This has been a request from several community members in the other polls on the Firo block reward division thread. This not a core team initiated proposal though we thought it was an interesting enough idea to seek community feedback.
If this thread gains sufficient traction, we’ll open a poll for it.
The proposal is simple, with the halving of the block time, keep the token emission the same per block which is currently at 12.5 FIRO/block. This effectively accelerates token emission.
THE PURPOSE OF COIN EMISSION
The purpose of coin emission is a way to distribute coins and bootstrap community.
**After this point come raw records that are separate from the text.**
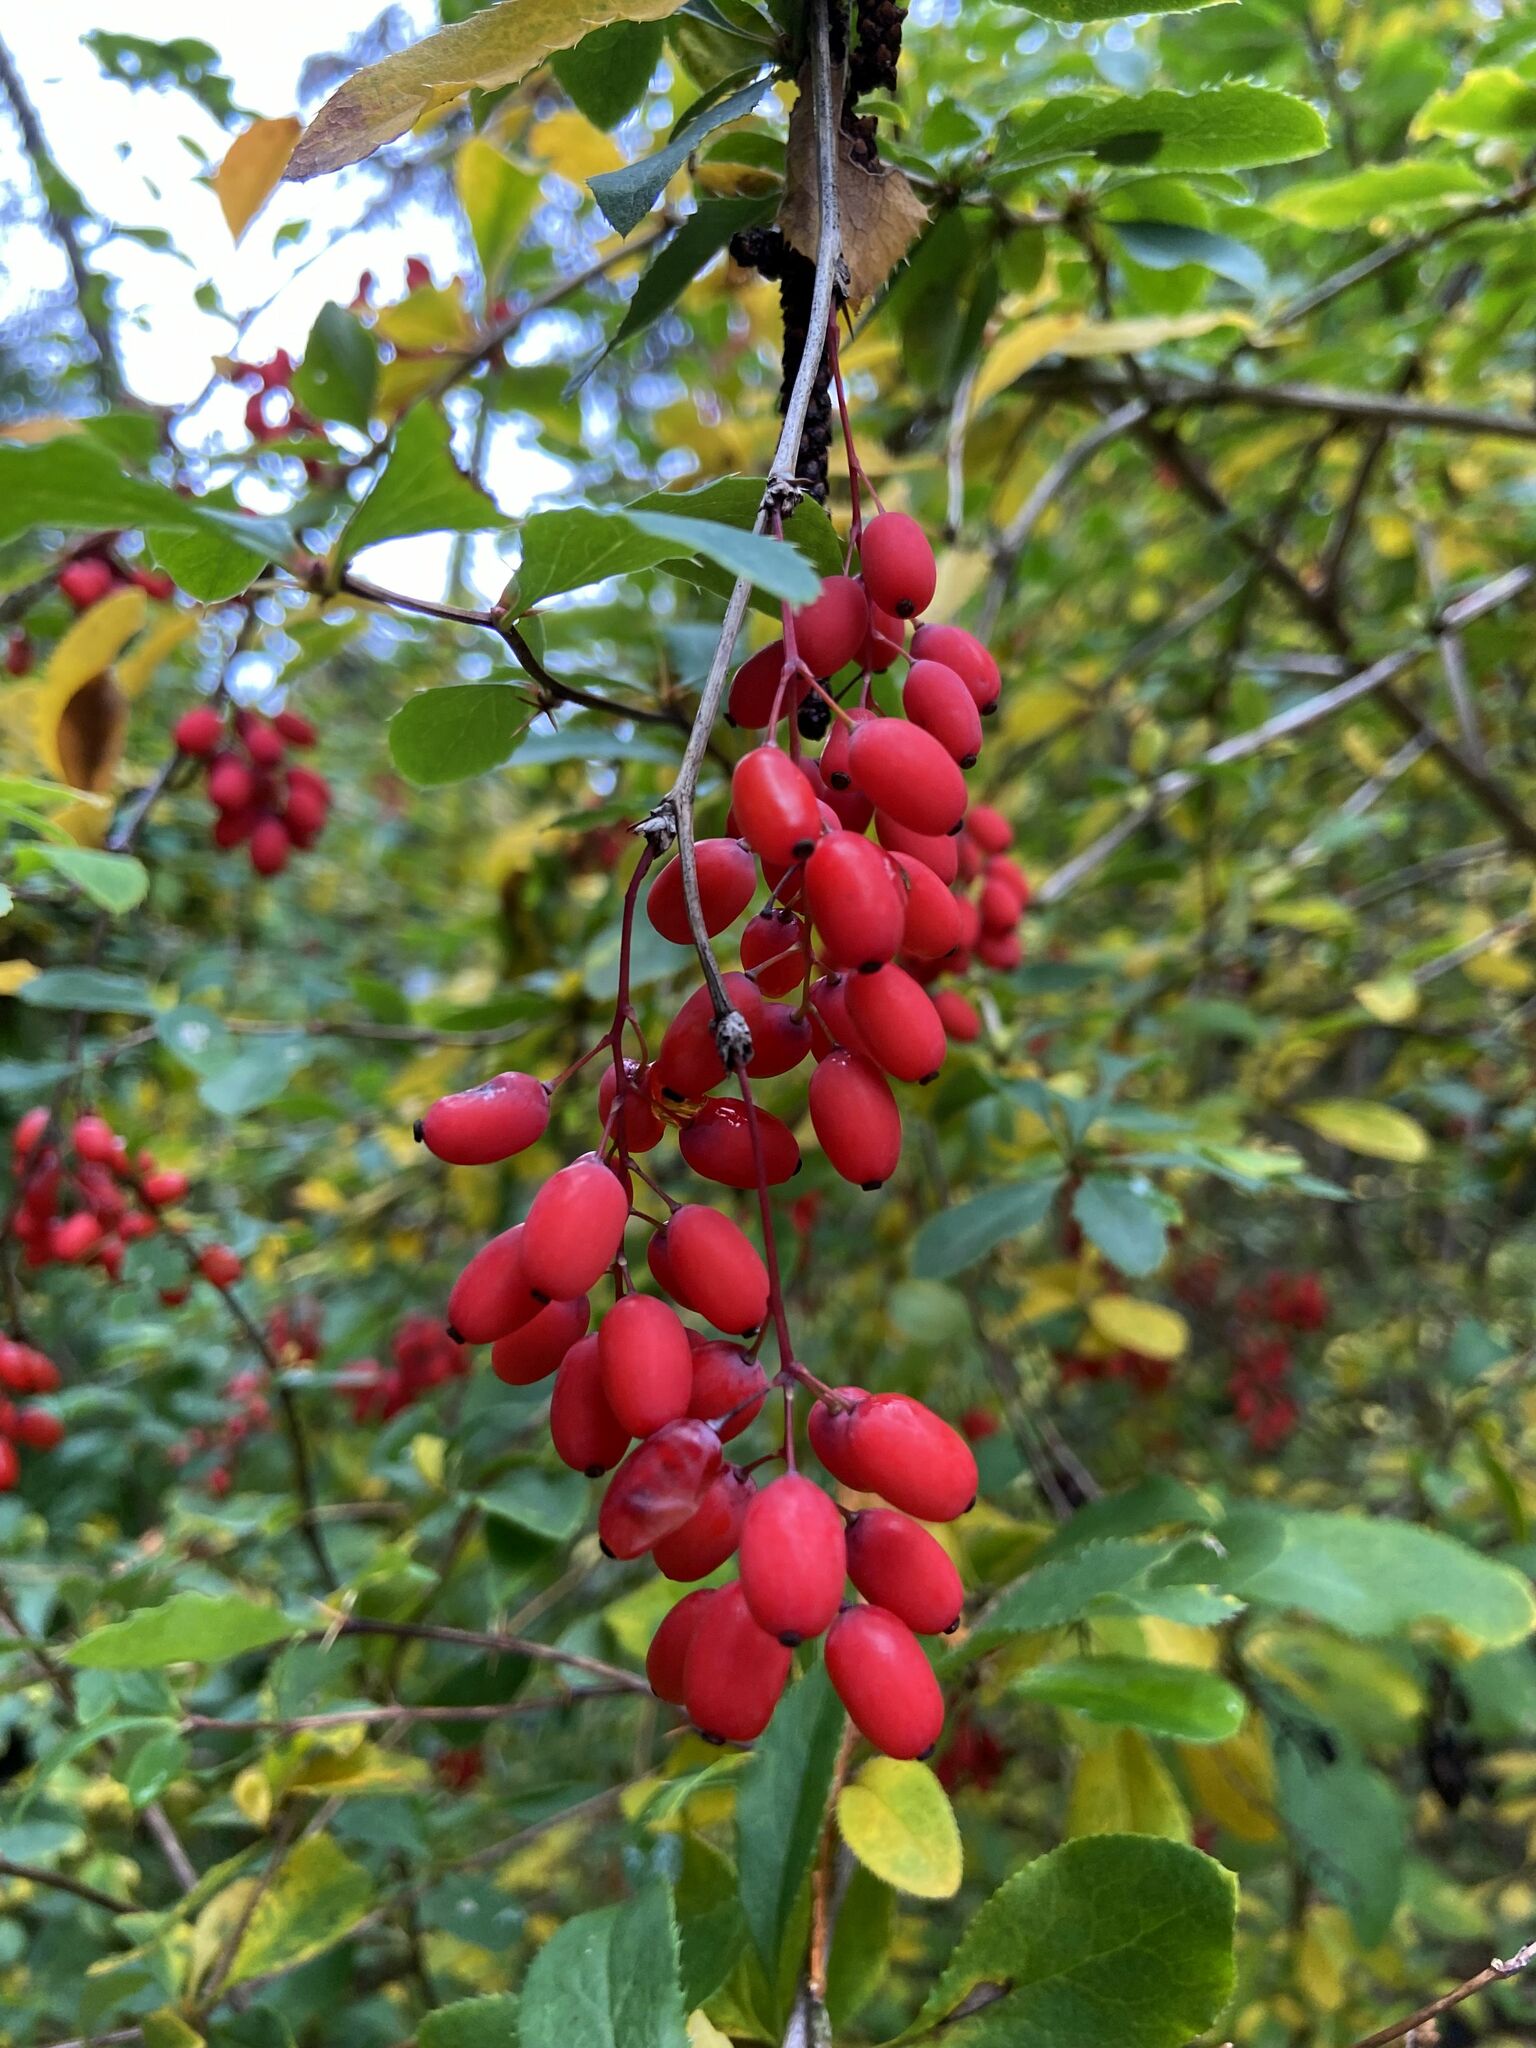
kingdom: Plantae
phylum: Tracheophyta
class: Magnoliopsida
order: Ranunculales
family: Berberidaceae
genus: Berberis
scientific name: Berberis vulgaris
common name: Barberry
Emission can also be used to fund incentives of behaviour/initiatives we want to see for e.g. mining, masternodes or liquidity incentives.
While coin emission is inflation, the difference between fiat inflation which are determined by the central bank, cryptocurrency supply schedules are social contracts with the community. Some pride themselves in never deviating (such as Bitcoin) while others adjust as need be as long as there’s community consensus (see ETH and XMR).
Also there’s economic theory (Quantity Theory of Disaggregated Credit) that if coin emission is used for productive purposes it can generate a net benefit despite the inflation.
HOW DOES FIRO’S EMISSION SCHEDULE LOOK LIKE COMPARED TO OTHER COINS?
Firo’s block emission schedule currently follows Bitcoin’s schedule which is an extremely slow emission schedule.
As you can see, the coins are emitted over a very long period of time and only approaches close to complete distribution in 20+ years from its creation. It however absolutely completes distribution in 2140. This was important as Bitcoin operated in a vacuum and all the crypto and industry infrastructure had to be built around it. This isn’t the same environment we have today with most of the population being aware of the existence of cryptocurrencies, well developed exchanges, rapidly growing DEXes and professional miners.
Compare this to Monero’s emission schedule which emits most of its supply in almost 6 years and is now entering into its tail emission phase.
Ethereum also has a similarly aggressive schedule:
Piratechain’s emission is also almost completely emitted in 2 years.
PROS OF ACCELERATING COIN EMISSION
With the proposed changed in tokenomics coming to a close soon, the miners are taking a 50% hit which may affect the current ecosystem. If we don’t change the block reward per block but accelerate the block time, the miners will get the same amount of FIRO as they did currently which would sustain the
This will also greatly alleviate core team funding issues and greatly empower the community fund. While this is additional inflation, if they are dedicated towards productive uses, the net benefit it will yield might be more especially as both the community and the development team has funds to allocate.
Masternodes will also enjoy a much larger yield making it competitive with other staking programs. However the effect of this is dependent on whether masternodes will utilize these rewards to create more masternodes, contribute towards the ecosystem or just sell them. If it’s the latter, then it’s inflationary pressure.
This cuts a balance and doesn’t change the dev team’s share of the reward nor does it involve willing coins out of thin air. This also preserves the existing PoW infrastructure without resulting in even more centralization of pools. Note that despite miners dumping, even with current selling pressure, they only exert something like 10k USD sell pressure a day so it’s not fair to blame price declines on them solely.
CONS OF ACCELERATING COIN EMISSION
The inflation of Firo’s coin emission goes back to pre-halving days (though note that the high emission didn’t hurt Firo’s growth in those initial 4 years) though it is arguable that the allocation is much more fair without seed investors and now a community fund.
There is also an assumption that masternode holders are loyal Firo members who will channel their rewards to support the project. We are seeing some of these with the donations (which come from many known masternode holders) but it is far below the number of masternode holders that we have.
The 2nd drawback is that for those that believe tokenomics should never change (for eg Bitcoin maxi types), this now sets a precedent that Firo can change its tokenomics. For some, cryptocurrency rules should be set from the beginning and never changed or else it’ll be subject to politics and outside influences.
This was discussed in other threads but I strongly believe in the need of a small tail emission (<1% a year). The idea that miners/masternodes can be sustained purely from a fee market to me is a bit of hopium. Over the next few years (maybe in two halvings?) unless Bitcoin continues going parabolic in price, miners will soon find themselves in a tough spot.
There is a Princeton study on it.
On the instability of Bitcoin without the block reward. You can also read Decrypt’s article on it.
For the sake of counter-argument, you can read Dan Hedl’s (a well known Bitcoin maxi) opinions on why he thinks this isn’t a problem.
I think this is an excellent time to consider the tail emission and also in the future dynamic blocks.